Lillian drehte sich zu mir. "Bist du irre? Meine Eltern sind hier! Es war schon ein Schock für die beiden, dass ich kein Kleid angezogen habe, da kann ich jetzt nicht auch noch mit einem Mädchen tanzen!" Nervös strich sie über den Stoff ihres maßgeschneiderten Jacketts. Sie trug einen marineblauen Hosenanzug mit einem weißen Hemd und weißen Highheels, in denen ich mir wahrscheinlich die Füße gebrochen hätte. Sie sah umwerfend aus, mit ihren kinnlangen Haaren, die im Licht der vielen Kerzen über uns - was eine Verschwendung, man könnte auch einfach Glühbirnen einschrauben - schon nahezu golden glänzten.

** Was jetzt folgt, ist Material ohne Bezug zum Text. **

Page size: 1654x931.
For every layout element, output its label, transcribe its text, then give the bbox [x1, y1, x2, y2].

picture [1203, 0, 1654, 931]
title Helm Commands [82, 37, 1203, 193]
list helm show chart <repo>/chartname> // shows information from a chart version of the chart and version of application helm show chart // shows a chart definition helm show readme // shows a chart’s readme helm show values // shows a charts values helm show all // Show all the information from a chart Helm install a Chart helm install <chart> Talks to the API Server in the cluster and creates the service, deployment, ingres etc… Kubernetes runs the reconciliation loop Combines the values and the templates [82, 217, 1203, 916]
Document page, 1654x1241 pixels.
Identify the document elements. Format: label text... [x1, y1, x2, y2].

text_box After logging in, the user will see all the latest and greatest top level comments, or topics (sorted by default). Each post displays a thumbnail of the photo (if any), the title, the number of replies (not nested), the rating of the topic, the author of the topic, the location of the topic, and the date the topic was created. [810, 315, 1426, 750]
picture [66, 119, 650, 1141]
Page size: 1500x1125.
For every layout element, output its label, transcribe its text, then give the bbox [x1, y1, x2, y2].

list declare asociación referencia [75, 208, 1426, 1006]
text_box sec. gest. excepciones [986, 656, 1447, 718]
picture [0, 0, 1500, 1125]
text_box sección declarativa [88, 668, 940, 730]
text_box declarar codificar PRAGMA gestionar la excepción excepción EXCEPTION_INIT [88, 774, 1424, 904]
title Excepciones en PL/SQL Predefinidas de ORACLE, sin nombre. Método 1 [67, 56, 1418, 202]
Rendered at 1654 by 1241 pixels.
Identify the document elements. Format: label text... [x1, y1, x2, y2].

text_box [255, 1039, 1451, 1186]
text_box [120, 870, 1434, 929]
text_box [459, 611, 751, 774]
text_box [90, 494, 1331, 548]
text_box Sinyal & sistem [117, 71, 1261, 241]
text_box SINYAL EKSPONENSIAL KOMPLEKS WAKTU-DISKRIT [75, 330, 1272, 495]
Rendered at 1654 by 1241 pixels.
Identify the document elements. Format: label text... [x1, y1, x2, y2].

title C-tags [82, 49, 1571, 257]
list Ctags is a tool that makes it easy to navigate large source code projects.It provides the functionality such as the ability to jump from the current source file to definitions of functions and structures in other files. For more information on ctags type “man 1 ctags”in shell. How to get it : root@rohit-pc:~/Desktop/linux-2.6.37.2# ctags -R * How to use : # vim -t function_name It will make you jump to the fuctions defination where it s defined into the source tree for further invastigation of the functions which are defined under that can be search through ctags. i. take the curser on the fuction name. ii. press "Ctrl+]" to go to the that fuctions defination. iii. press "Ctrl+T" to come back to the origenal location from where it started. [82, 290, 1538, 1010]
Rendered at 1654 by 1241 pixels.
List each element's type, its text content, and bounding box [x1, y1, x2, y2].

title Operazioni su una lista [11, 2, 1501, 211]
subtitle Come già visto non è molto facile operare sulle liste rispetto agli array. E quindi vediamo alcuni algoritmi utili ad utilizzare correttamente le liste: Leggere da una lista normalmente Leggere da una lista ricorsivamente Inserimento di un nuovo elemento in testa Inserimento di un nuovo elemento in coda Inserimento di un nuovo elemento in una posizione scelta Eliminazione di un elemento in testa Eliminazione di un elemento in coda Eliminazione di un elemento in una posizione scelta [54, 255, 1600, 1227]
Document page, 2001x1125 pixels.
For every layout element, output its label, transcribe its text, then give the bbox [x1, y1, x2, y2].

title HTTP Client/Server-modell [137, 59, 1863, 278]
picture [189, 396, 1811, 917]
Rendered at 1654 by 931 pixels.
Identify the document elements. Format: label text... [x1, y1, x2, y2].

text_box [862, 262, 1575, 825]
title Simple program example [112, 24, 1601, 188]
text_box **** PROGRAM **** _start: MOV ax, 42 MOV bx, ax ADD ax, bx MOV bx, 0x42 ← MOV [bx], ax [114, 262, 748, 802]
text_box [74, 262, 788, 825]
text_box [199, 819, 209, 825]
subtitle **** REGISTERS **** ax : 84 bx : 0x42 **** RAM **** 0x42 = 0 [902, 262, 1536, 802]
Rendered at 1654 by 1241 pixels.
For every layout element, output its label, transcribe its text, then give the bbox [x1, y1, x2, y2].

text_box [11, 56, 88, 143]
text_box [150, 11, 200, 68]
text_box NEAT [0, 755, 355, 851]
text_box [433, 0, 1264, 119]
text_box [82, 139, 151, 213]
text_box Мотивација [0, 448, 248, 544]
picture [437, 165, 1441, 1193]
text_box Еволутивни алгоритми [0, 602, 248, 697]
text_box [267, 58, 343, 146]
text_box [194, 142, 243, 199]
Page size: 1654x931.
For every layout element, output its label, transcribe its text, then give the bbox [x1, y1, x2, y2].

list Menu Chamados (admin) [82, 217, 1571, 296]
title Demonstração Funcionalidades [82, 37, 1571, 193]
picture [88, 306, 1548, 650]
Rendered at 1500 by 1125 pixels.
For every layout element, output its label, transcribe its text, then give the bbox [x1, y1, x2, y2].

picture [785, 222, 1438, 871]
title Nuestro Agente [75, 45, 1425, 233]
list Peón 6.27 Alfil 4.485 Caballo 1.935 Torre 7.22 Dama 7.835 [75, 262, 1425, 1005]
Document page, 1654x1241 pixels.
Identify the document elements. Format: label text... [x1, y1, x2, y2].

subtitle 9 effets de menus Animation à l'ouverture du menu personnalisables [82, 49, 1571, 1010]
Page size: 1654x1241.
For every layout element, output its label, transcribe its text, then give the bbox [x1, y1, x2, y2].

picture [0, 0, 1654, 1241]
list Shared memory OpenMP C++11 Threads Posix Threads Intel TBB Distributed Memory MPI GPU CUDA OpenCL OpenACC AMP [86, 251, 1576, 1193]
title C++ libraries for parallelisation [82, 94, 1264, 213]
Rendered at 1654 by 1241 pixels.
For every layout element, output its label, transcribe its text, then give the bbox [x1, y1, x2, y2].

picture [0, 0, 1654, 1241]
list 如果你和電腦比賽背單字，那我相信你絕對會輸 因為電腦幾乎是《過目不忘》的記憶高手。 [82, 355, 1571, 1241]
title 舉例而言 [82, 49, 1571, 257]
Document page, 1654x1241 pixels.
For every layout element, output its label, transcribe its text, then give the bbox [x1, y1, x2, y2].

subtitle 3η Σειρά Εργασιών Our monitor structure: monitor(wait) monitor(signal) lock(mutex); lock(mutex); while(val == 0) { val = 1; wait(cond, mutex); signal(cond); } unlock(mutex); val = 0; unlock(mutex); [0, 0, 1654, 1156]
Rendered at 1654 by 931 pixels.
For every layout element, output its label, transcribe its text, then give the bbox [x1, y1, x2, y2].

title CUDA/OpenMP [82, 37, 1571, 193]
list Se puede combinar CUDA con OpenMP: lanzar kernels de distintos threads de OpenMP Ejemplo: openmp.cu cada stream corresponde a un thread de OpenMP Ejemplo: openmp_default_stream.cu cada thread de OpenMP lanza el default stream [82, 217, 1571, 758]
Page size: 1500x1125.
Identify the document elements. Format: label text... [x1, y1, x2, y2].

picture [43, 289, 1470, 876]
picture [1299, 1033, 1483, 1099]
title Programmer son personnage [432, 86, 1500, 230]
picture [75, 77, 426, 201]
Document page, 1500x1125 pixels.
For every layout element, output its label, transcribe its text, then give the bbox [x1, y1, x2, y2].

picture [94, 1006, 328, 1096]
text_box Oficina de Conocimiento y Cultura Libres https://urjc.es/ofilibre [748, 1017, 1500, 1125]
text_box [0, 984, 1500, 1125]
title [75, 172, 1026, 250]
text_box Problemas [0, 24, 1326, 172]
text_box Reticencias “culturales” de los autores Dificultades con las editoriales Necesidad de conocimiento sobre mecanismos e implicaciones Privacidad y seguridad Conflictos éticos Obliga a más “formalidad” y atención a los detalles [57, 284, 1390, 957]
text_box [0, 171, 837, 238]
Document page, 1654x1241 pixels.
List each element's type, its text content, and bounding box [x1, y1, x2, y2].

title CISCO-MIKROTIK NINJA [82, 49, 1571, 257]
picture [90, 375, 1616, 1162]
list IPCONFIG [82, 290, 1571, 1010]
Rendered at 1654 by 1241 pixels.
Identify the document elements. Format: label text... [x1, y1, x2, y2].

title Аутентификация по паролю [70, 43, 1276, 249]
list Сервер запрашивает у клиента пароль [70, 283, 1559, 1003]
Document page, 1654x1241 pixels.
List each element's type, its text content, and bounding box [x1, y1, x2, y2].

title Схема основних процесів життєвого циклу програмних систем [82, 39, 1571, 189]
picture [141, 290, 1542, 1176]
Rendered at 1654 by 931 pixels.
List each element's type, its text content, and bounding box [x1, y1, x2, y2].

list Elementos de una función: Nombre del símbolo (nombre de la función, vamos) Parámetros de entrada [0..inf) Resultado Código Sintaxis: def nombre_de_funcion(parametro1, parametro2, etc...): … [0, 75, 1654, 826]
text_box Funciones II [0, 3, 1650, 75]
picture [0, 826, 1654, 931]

"Du sollst doch nur mit ihr reden! Das wird ja wohl nicht verboten sein!"

"Wenn ich in dieser Zeit eigentlich unserem Kronprinzen schöne Augen machen sollte, schon."

"Und wenn ich sie ablenke?", schlug ich, ganz dir hilfsbereite Freundin, vor. "Also deine Eltern meine ich."

"Vergiss es, Ash! Du schnappst dir jetzt irgendeinen Typen, dem du den Kopf verdrehst und rockst mit ihm die Tanzfläche!"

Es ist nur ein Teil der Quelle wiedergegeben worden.